* Çalışma soruları *
1. Makedonya'daki pazar ve kebap üzerine olan metne göre aşağıdaki üç ifadenin her biri için evet ya da hayır deyin ve kararı belirleyen sözleri metinden olduğu gibi aktarın. (a) Belgrat'ta Sırplar kebaba "kebapi" adını veriyor. (b) Ekşi mayadan yapılan somunlar bugün de Makedonya'da bulunuyor. (c) Her gün köye ekmek geldiği için pazardan ekmek alınmıyor.
2. Makedonya'daki pazar ve kebap üzerine olan metni, son cümlesinden sonra aynı anlatımla birkaç cümle daha yazarak sürdürün.

Kebap yiyen Yörük ailesi.
Kebap pazarın olmazsa olmazıdır. Pazardan kebap yemeden dönülmez. Bu yüzden kebapçılar cumartesi günü çok yoğundur. Kebap yalnız Makedonya’nın değil, bütün Balkanların en önemli yemeğidir diyebilirim. Makedonlar da” kebap” diyorlar. Belgrat’ta Sırplar “kebapi” diyorlar. Burada, Türkiye’deki İnegöl köftesi biçiminde fakat ondan çok daha büyük köftelere kebap deniyor. Bir tabak büyüklüğünde tek parça kıymadan yapılana köfte diyorlar. Kebap gerçekten çok güzel ve lezzetli bir yiyecek. Makedonya’nın gezerek otlayan hayvanlarının eti bu lezzeti sağlıyor.
Geleneksel kıyafeti üstüne yağlık giyen Yörük kadını.
Çocukluğumda babam beni Köprülü pazarına götürürdü. Aklımda kalan eşek sırtında gittiğim ve pazarda yediğim bu kebaplardır. Vardar kenarında bir kebapçı vardı. Biz yedikçe babam ilave yaptır, iyice doyana kadar bu devam ederdi. Bir de köye dönerken aldığımız ve evdekilerin iştahla bekledikleri somunları çok iyi hatırlıyorum. Ekşi mayadan yapılan ve Trabzon ekmeğine benzeyen bu ekmekler artık Makedonya’da yok. Her tarafta çok beyaz ve pek sağlıklı olmayan aynı ekmekler var. Her gün köye ekmek geldiği için pazardan ekmek alınmıyor.    
Pazarda işleri biten köylüler kebapçıların önlerinde ya da içeride oturarak bir şeyler yiyip içiyorlar. Kola ve meyve suyu yanında gençler çoğunlukla bira veya rakı içmeyi tercih ediyorlar. Buralarda otururken sohbet edildiği gibi bazı iş görüşmeleri de yapılıyor. Bu da pazarda yaşanan özel ayrı bir zevk oluyor. Köye dönecek arabalarının kalkmasını bu şekilde bekleniyor.

* Veri kümesi öğeleri *
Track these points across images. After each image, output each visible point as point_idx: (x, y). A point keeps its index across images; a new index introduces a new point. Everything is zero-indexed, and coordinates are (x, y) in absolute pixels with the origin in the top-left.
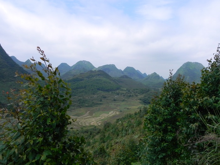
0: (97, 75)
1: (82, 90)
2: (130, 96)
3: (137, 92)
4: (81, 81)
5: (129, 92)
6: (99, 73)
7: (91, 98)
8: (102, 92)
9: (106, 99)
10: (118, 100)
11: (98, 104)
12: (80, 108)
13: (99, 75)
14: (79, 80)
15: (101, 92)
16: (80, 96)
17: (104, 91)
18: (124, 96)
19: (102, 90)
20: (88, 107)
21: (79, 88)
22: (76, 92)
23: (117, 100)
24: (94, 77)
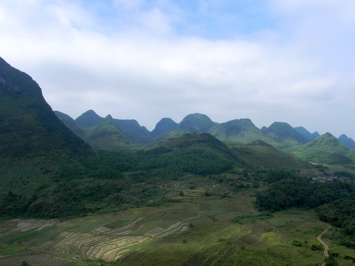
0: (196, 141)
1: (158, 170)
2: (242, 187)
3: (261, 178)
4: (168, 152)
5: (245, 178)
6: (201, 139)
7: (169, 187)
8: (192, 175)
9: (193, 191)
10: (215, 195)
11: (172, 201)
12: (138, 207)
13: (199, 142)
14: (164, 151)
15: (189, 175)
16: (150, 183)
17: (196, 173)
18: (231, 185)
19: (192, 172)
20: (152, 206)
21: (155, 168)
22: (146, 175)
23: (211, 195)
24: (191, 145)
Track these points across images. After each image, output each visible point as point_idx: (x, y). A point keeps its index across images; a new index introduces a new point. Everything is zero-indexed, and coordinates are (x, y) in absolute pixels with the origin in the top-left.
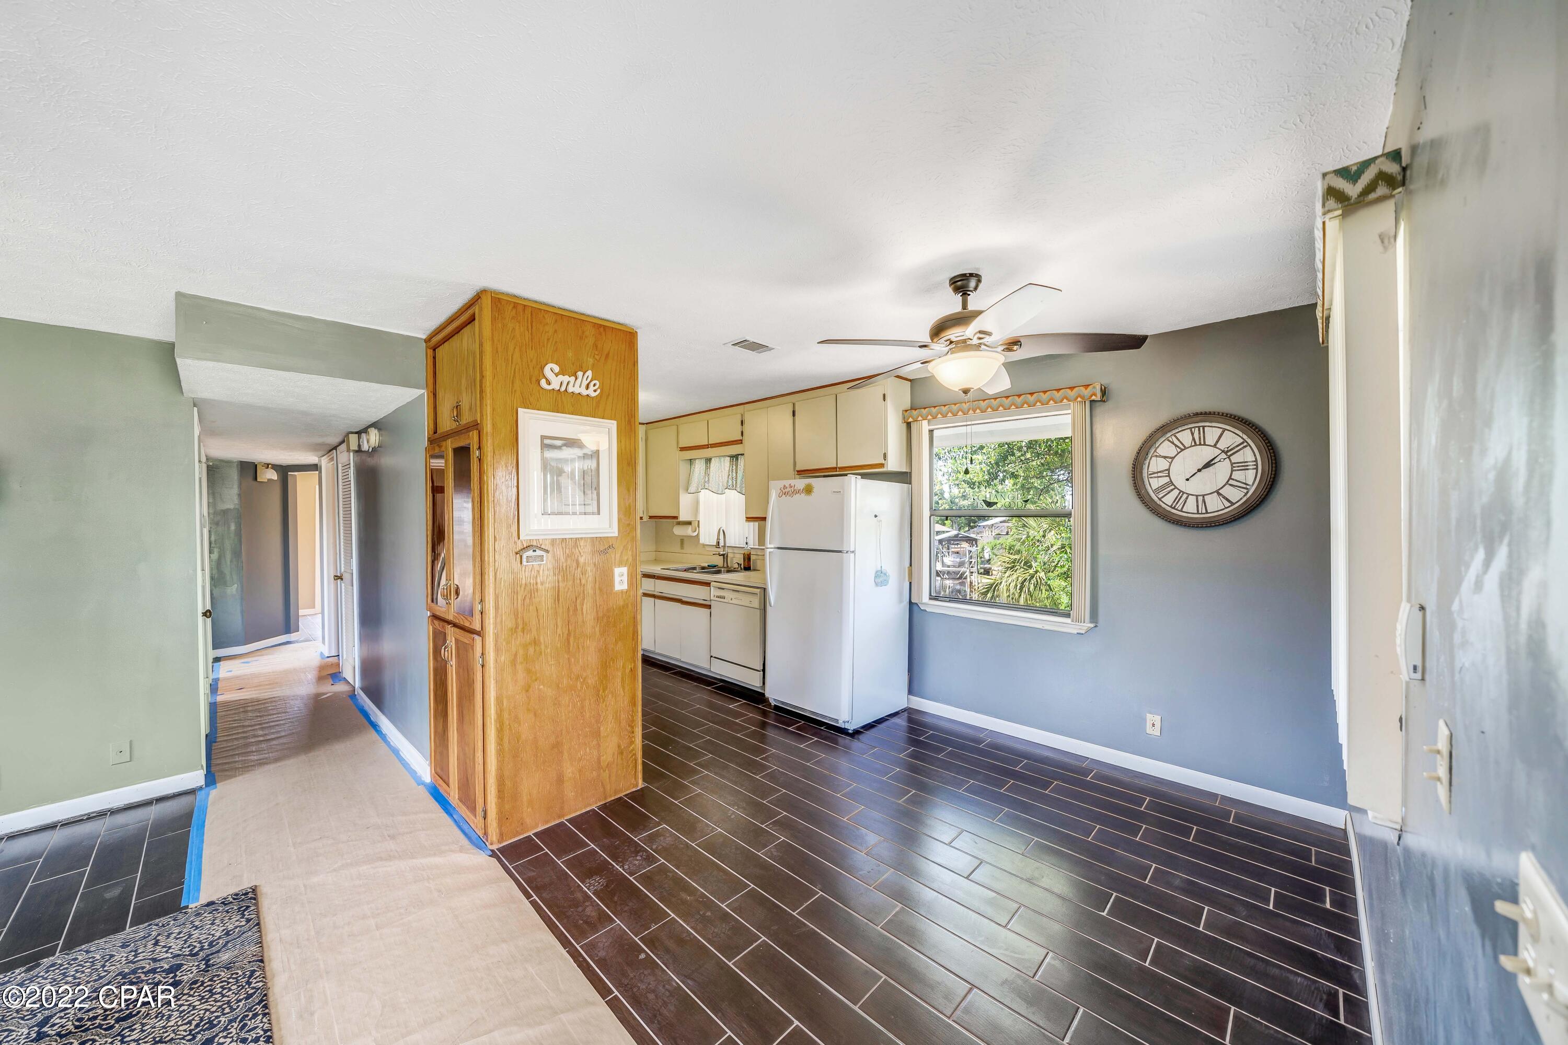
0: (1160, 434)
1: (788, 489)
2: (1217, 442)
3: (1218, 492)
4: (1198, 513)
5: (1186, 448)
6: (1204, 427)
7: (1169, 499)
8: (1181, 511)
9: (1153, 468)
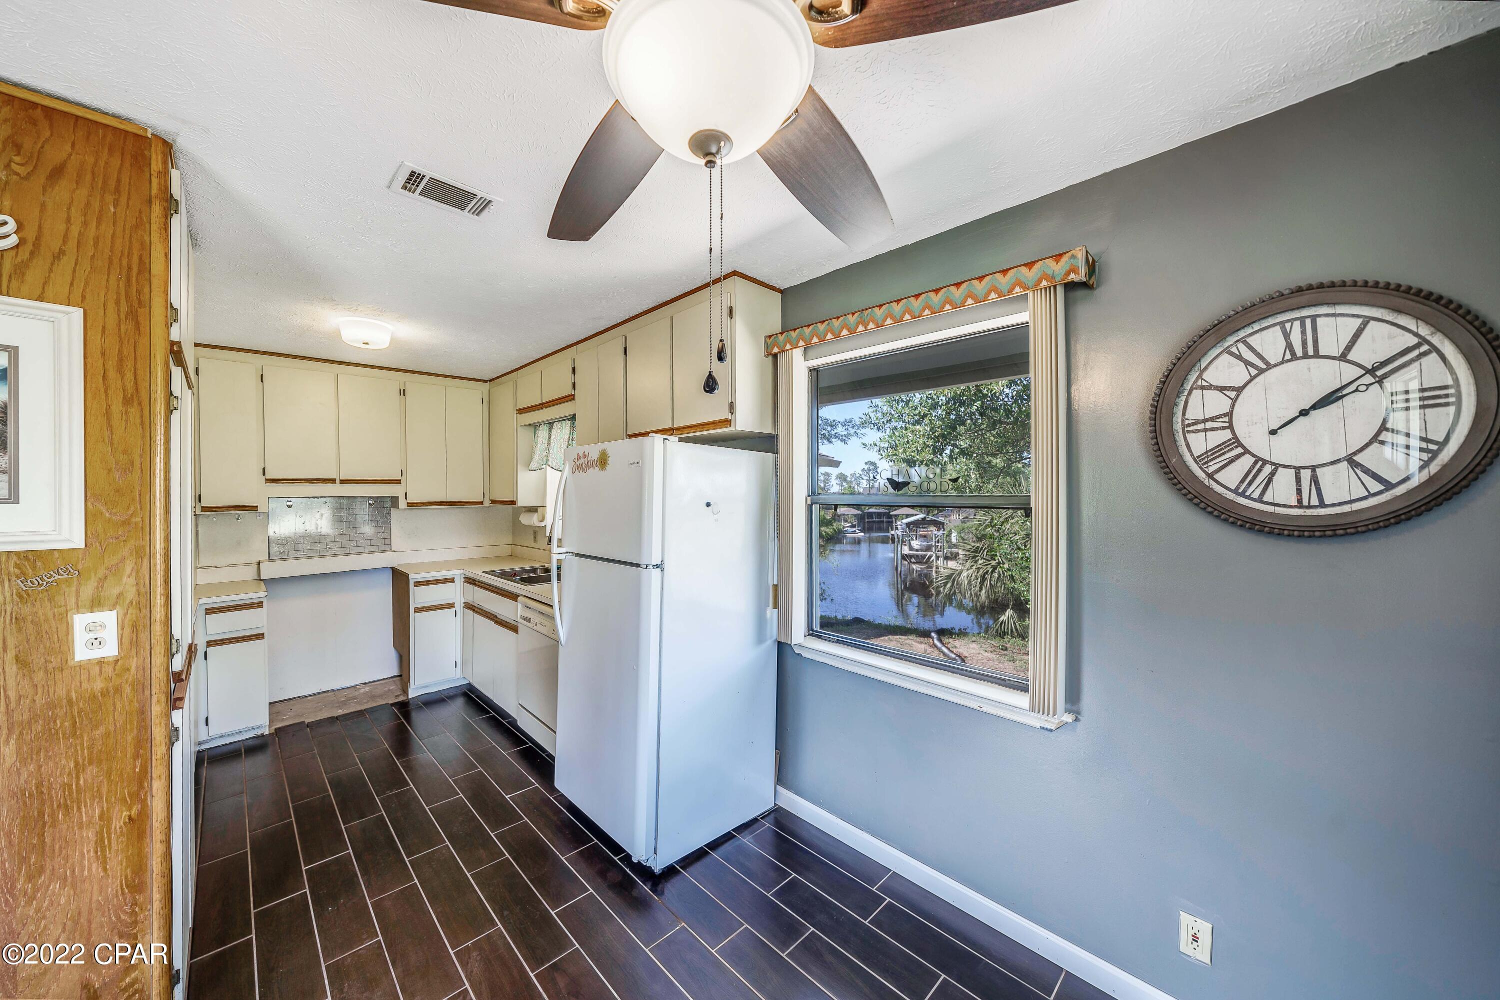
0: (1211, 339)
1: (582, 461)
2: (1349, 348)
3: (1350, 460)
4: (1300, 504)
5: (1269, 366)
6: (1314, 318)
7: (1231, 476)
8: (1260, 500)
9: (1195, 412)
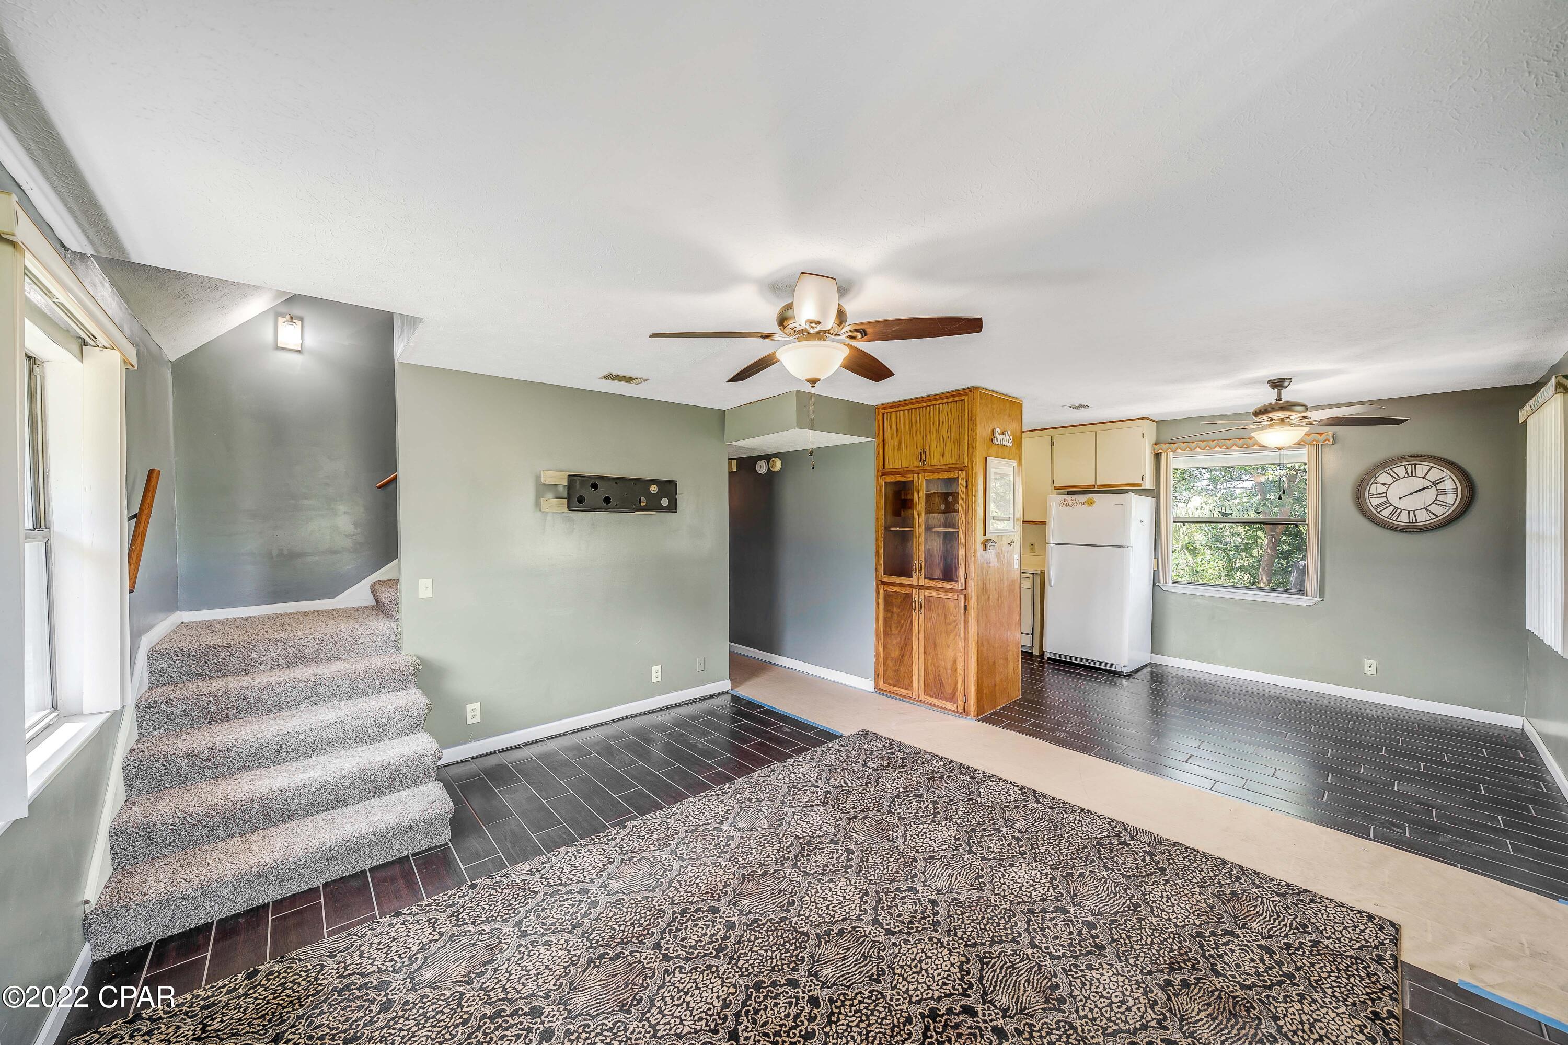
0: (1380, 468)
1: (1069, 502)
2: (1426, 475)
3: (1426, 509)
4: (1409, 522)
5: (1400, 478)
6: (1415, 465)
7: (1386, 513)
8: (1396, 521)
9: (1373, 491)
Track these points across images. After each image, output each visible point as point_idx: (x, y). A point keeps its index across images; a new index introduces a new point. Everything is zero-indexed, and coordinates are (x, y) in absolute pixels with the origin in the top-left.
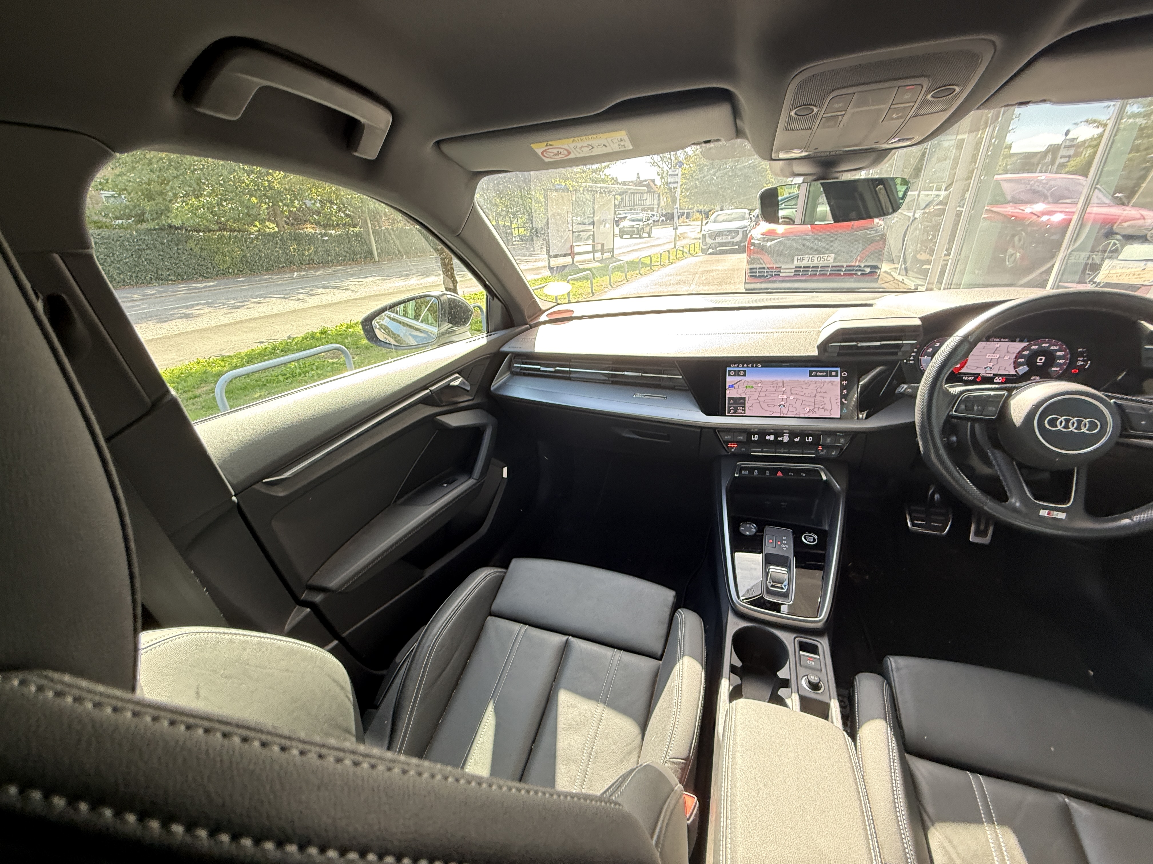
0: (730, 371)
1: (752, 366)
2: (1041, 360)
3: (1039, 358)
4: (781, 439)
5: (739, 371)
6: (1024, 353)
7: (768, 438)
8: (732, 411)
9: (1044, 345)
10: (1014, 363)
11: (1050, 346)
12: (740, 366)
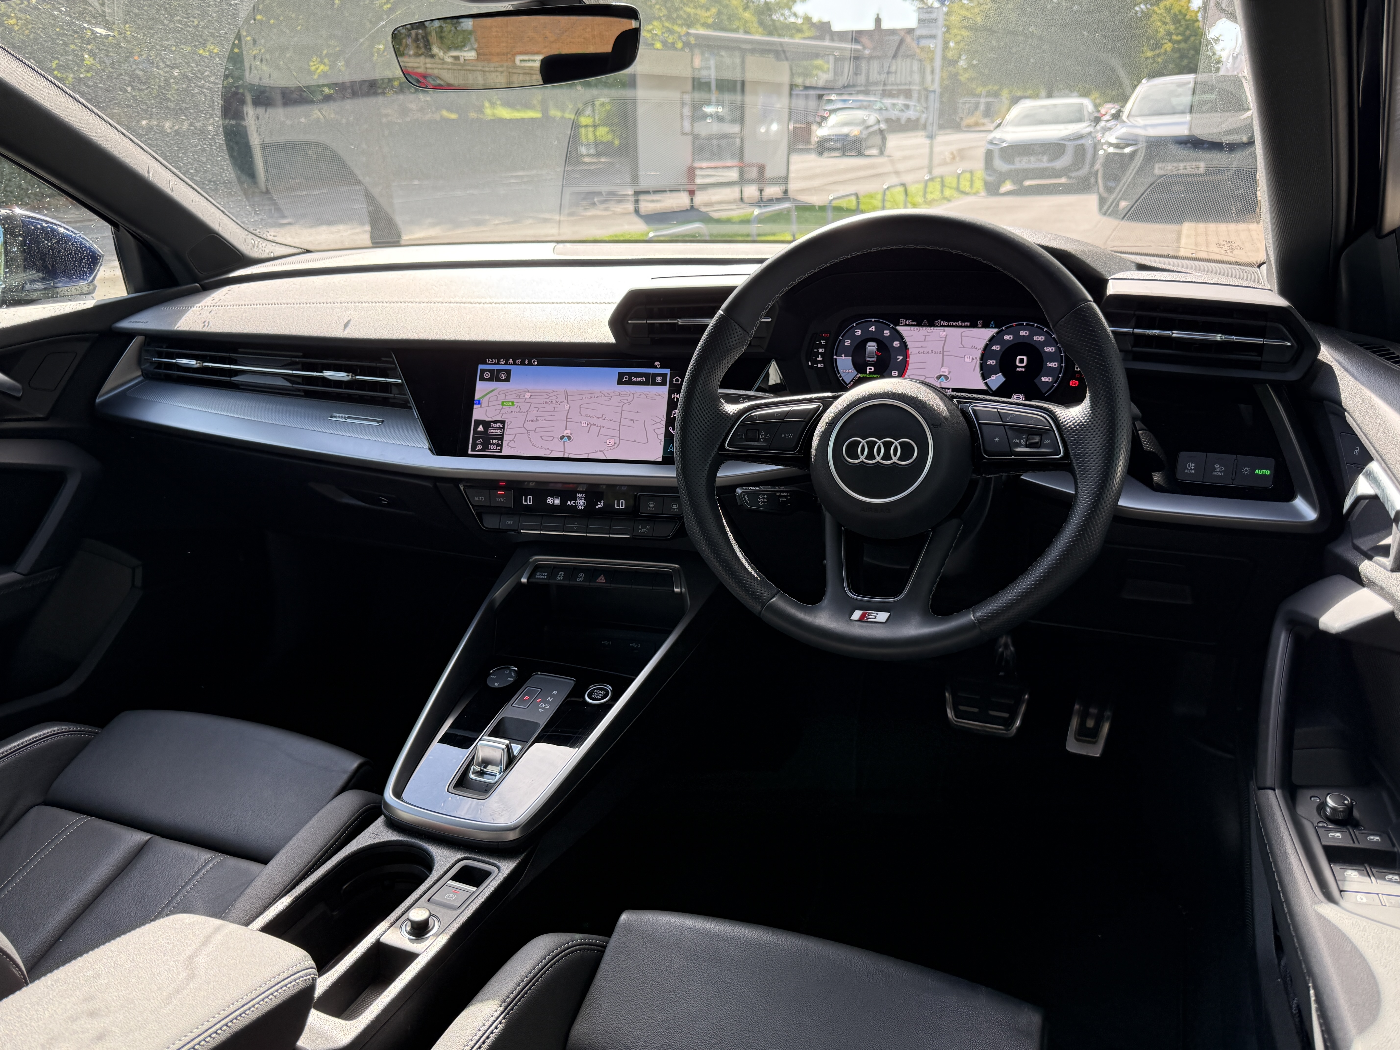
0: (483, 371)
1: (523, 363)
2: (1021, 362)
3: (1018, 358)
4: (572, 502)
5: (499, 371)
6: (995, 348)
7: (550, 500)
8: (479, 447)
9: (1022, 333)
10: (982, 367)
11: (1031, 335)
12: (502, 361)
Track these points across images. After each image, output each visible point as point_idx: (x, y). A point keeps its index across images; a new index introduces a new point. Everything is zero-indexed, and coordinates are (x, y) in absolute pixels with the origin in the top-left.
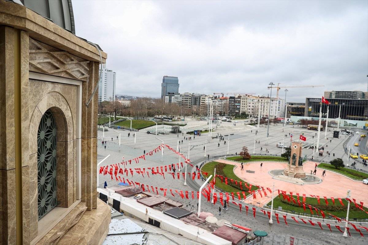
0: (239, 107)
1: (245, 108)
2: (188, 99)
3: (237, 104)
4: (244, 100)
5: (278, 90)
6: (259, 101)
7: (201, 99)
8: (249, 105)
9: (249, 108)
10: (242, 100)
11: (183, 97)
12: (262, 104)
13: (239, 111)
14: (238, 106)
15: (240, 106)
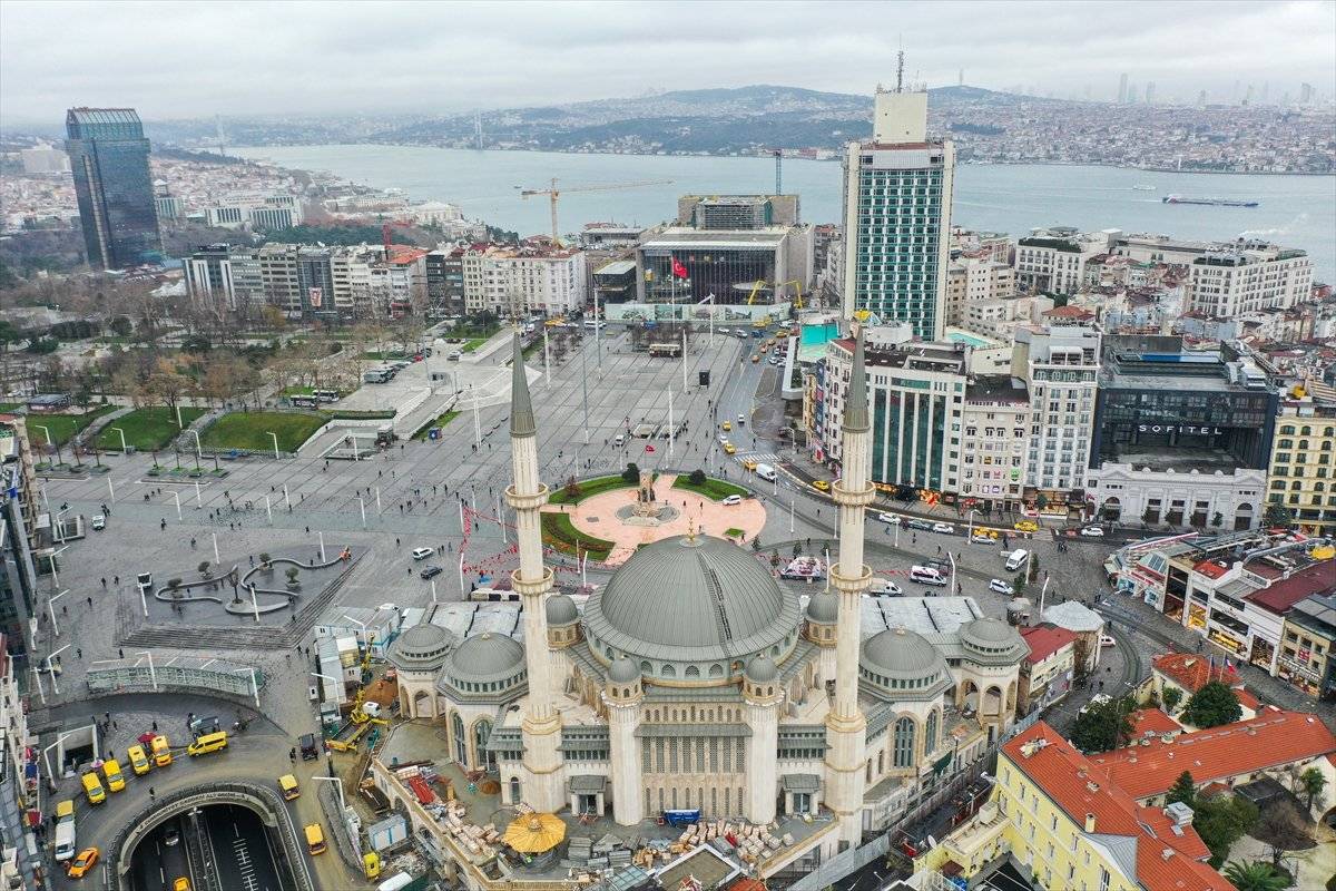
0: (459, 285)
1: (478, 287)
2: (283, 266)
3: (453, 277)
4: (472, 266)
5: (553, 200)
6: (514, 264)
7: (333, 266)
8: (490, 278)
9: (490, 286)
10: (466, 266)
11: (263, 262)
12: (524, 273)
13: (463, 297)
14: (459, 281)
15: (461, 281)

* Beklenen yanıtlar *
1.
(a) Evet: «Belgrat’ta Sırplar “kebapi” diyorlar.»
(b) Hayır: «Ekşi mayadan yapılan ve Trabzon ekmeğine benzeyen bu ekmekler artık Makedonya’da yok.»
(c) Evet: «Her gün köye ekmek geldiği için pazardan ekmek alınmıyor.»

2.
Geleneksel kıyafetleri ile bir Yörük kızı.
Kefelerde oturup Türk kahvesi ve Makyato içerek vakit geçirenler de az değil. Ayrıca pastanede oturup Makedonya’nın her tarafında görülen büyük boy tulumba tatlılarından, değişik pastalardan yiyip boza ve Borovinka (yabanmersini) suyu içenler da var.   
Türkiye’den gelmek ayrı bir ilgi görmemize sebep oluyor. Bizi görenler, Türk, Makedon ve Çingene hepsi aynı soruyu aynı şekilde soruyorlar;
-Kopuşunuz nerden?..
Pazarda, Türk, Makedon herkes bize ilgi gösteriyor. Hepsi ile çok güzel anlaşıyoruz. Her yıl gittiğimiz için bizi tanıyorlar. Hoş geldiniz diyerek hal hatır soruyorlar. Bir yıl önce Ali Koç’tan Hamza’nın balkon demirlerini yapan soğuk demirci ile tanışmıştık. Ertesi yıl gittiğimde birinin bana Makedonca seslendiğini duydum. Önce tanıyamadım, dikkatli bakınca demirci Makedon’u tanıdım. Bana hoş geldin diyerek bir şeyler ikram etmek için kebapçıya davet etti. Makedonca, Türk karışık güzel bir sohbet yaptık. Adeta hasret giderdik.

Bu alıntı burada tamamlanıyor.